We cannot escape the agony of parenthood.
We cannot escape the habitual act of guiding our children from one world to another.
We cannot escape the strain,


or the glory.

The glory.
The glory that is ours to witness.

For when the birth is over, when the smoke clears and the sweat is wiped off foreheads; there is new life. Glorious, precious new life. And as ridiculous as you might think I sound, that is how potty training felt this week. That is how my entire spring felt. I labored for Clara. I fought with her and beside her. I will always labor for her; because I am her mother. I will push and breathe deeply and let go when it is time to let go because I am mother.

I stand on the other side of this enduring battle of our long spring months with tears in my eyes because I see the pride in hers. I see the light of accomplishment on her face, sense the steps of maturation that gave her such growing pains. I beam with a love born on a hospital bed and expanded with each beat of my wrecked and humbled heart.

I am Woman.
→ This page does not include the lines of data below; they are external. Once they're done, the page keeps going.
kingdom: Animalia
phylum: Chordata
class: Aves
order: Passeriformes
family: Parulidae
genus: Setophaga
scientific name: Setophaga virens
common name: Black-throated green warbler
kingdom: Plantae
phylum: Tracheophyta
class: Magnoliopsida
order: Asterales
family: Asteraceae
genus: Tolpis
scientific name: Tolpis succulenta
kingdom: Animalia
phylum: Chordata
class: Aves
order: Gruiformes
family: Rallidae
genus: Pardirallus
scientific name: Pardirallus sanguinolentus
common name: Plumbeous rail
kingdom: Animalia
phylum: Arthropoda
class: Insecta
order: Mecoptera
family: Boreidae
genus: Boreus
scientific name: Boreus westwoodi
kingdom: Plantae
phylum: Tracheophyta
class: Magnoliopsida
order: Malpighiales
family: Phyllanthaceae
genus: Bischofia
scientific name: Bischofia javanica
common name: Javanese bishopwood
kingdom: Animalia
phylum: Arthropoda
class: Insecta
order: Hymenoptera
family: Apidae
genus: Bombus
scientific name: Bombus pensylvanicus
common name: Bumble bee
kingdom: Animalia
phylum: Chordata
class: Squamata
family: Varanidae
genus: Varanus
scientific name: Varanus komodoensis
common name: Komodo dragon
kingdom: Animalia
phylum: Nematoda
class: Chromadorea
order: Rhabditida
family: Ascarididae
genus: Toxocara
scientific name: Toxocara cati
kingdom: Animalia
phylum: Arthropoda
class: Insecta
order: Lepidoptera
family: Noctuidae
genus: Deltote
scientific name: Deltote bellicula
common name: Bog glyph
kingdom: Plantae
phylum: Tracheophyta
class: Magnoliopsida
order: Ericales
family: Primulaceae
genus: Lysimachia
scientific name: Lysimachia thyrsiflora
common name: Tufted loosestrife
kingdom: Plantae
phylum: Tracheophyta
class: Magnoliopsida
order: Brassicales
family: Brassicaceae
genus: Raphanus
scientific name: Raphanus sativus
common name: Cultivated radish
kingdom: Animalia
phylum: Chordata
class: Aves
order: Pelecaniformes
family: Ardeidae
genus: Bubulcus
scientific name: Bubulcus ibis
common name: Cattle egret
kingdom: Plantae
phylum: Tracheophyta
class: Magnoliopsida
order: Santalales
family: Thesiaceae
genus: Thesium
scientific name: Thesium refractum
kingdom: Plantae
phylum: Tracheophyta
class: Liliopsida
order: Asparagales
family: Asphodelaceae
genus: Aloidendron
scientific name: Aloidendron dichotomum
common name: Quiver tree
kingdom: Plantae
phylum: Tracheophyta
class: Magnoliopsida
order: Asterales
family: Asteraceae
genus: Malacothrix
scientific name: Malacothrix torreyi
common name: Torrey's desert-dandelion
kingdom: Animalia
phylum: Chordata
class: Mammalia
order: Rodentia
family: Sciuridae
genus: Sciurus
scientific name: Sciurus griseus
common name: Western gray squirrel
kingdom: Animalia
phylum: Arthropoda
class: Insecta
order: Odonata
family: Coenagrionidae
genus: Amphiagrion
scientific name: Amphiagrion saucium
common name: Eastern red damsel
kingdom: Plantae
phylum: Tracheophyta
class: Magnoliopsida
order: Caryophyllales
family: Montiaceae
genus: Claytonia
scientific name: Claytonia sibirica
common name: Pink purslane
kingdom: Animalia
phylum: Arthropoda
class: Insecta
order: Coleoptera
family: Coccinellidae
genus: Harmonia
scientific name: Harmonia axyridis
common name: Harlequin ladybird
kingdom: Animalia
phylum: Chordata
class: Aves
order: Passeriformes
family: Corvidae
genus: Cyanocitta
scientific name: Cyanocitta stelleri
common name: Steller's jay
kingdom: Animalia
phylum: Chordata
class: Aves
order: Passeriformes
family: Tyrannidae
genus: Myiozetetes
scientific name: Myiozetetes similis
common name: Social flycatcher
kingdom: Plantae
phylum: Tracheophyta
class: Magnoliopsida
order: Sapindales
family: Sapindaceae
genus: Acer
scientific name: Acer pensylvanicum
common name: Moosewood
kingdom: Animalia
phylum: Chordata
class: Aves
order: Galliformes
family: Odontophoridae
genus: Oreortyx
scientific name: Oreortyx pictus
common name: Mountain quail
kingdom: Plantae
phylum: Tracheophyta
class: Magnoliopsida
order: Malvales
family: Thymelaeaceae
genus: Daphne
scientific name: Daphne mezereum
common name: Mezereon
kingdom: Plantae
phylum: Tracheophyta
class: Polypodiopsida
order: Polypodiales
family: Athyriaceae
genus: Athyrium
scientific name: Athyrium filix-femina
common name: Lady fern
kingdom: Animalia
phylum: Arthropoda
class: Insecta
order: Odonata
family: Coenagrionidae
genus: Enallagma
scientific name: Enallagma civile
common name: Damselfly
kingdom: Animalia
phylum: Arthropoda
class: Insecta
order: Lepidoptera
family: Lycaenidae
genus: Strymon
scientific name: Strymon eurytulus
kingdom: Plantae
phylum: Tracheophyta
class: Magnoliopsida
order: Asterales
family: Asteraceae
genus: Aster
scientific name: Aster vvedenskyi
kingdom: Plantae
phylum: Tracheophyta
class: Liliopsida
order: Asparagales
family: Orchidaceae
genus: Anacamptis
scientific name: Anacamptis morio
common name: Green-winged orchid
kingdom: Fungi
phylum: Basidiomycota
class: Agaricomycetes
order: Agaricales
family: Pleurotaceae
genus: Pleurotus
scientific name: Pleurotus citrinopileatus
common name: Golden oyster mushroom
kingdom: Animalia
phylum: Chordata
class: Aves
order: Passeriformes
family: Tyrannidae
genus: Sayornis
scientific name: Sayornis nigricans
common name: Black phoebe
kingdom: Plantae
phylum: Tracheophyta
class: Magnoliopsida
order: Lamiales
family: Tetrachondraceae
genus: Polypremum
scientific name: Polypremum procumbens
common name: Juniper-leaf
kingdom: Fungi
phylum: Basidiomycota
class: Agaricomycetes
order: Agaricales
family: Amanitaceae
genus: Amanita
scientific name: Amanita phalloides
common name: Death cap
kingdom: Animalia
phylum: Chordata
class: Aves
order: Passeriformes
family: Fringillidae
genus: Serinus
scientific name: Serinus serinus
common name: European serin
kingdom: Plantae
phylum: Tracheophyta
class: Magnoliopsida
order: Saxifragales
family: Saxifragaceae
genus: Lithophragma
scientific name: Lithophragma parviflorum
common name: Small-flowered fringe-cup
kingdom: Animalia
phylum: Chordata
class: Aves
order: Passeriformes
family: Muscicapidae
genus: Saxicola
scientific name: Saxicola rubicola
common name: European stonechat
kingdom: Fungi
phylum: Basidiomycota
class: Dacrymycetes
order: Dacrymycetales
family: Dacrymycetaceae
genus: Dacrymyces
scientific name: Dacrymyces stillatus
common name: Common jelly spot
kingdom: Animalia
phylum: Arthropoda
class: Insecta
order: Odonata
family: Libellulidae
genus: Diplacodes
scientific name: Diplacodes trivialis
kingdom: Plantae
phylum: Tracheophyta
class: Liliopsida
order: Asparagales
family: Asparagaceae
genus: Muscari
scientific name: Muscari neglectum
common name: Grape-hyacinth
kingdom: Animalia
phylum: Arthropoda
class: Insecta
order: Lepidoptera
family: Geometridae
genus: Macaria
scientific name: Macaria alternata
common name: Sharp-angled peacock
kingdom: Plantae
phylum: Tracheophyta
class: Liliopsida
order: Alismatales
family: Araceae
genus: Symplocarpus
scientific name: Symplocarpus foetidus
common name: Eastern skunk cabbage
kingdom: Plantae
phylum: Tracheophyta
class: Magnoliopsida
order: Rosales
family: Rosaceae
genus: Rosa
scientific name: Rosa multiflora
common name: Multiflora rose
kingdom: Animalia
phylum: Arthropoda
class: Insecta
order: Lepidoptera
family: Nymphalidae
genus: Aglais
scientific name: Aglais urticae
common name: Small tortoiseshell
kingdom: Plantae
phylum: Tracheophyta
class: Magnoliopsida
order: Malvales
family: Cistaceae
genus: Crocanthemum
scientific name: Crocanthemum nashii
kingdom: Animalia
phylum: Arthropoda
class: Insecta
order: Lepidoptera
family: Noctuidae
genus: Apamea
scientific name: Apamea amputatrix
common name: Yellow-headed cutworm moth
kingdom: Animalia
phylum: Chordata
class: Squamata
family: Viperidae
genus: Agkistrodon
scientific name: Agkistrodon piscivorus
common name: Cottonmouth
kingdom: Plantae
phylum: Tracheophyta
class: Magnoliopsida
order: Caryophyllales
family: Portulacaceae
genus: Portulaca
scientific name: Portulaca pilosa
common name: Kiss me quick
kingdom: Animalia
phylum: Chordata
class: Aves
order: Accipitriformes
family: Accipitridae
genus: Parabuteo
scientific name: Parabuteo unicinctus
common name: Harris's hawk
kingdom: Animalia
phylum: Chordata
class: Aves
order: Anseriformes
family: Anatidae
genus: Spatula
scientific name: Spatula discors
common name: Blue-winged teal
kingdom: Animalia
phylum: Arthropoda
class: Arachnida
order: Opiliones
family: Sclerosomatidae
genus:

And when these moments of glory arise, when they cut like a welcome spring through a parched land after rainfall; when they appear like that moment when you stare long and hard enough at the night heavens and the stars suddenly multiply into millions; when that glory comes, I will pause. I will stop and sit and say thank you to the heavens for delivering yet another jolt of surprising, iridescent, starry skied glory after a night full of blinding, wondrous labor.